A built environment sector satellite account would restrict its scope to relevant activities, and would therefore remain within the production, consumption and asset boundaries of the SNA framework, a type of satellite account known as a thematic account. Some examples of thematic accounts are agriculture, tourism, culture, and sport and recreation. Developing a sector based thematic account involves regrouping, re-arranging and re-packaging existing national accounts data by creating definitions of the economic activities, products, suppliers and users involved.[i] In some cases the national accounts data is supplemented by other sources, such as surveys of household activities or expenditure, that collect data on the use of products and supply of services not otherwise available. 

 

Despite issues of data quality and availability, bringing together the range of industries that contribute to the production, maintenance and management of cities, infrastructure and buildings in a satellite account would improve our understanding of both the sector and the wider economy. For example, urban development and city policies involve significant infrastructure spending, which is often their main focus. However, it is the associated induced industrial, commercial and residential development around the new infrastructure that drives longer-term growth.

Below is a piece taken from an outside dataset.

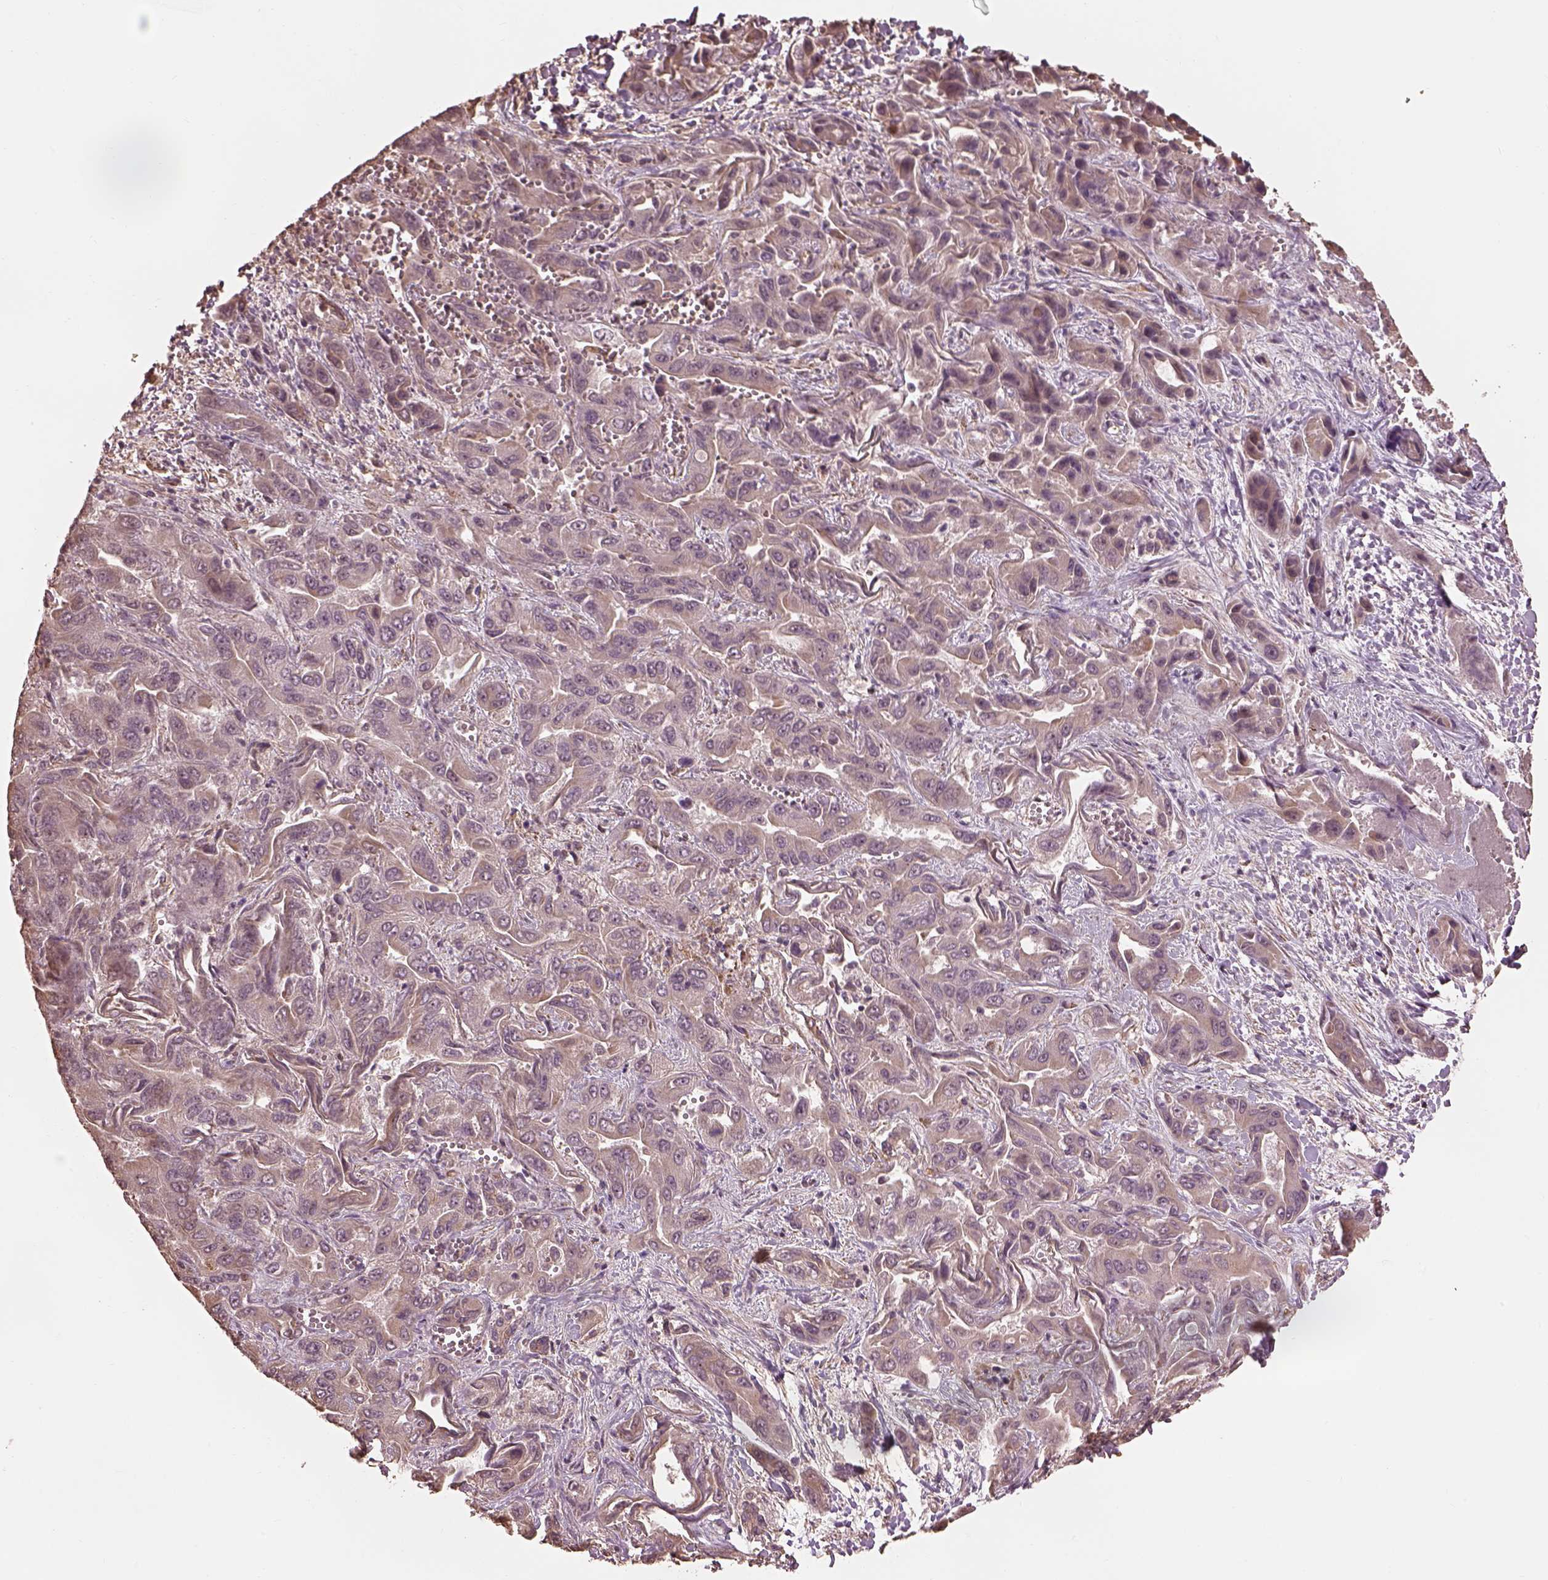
{"staining": {"intensity": "weak", "quantity": "25%-75%", "location": "cytoplasmic/membranous"}, "tissue": "liver cancer", "cell_type": "Tumor cells", "image_type": "cancer", "snomed": [{"axis": "morphology", "description": "Cholangiocarcinoma"}, {"axis": "topography", "description": "Liver"}], "caption": "A brown stain highlights weak cytoplasmic/membranous expression of a protein in liver cholangiocarcinoma tumor cells. (Brightfield microscopy of DAB IHC at high magnification).", "gene": "METTL4", "patient": {"sex": "female", "age": 52}}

A satellite account captures that activity. 



[i] In selecting a number of industries of special interest ‘It is common practice to refer to such groupings of industries as “sectors” even though they do not constitute institutional sectors as the term is used in the SNA. The SNA does not try to provide specific and precise criteria for the definition of what identifies a key sector or activity….. in some important cases, such as tourism and environmental protection activities, the process of identification of characteristic and connected products is complex because not all the relevant activities and products appear in the central framework classifications.’ OECD, 2000. A System of Health Accounts, OECD Publishing, Paris. 

     Characteristic products are those that are typical of the field, for construction characteristic products are buildings and structures, project management and other professional services. Connected goods and services includes expenditure on products that are not typical and are classified to other product categories.  In construction quarrying, manufactured products and transportation of materials and components may be considered connected.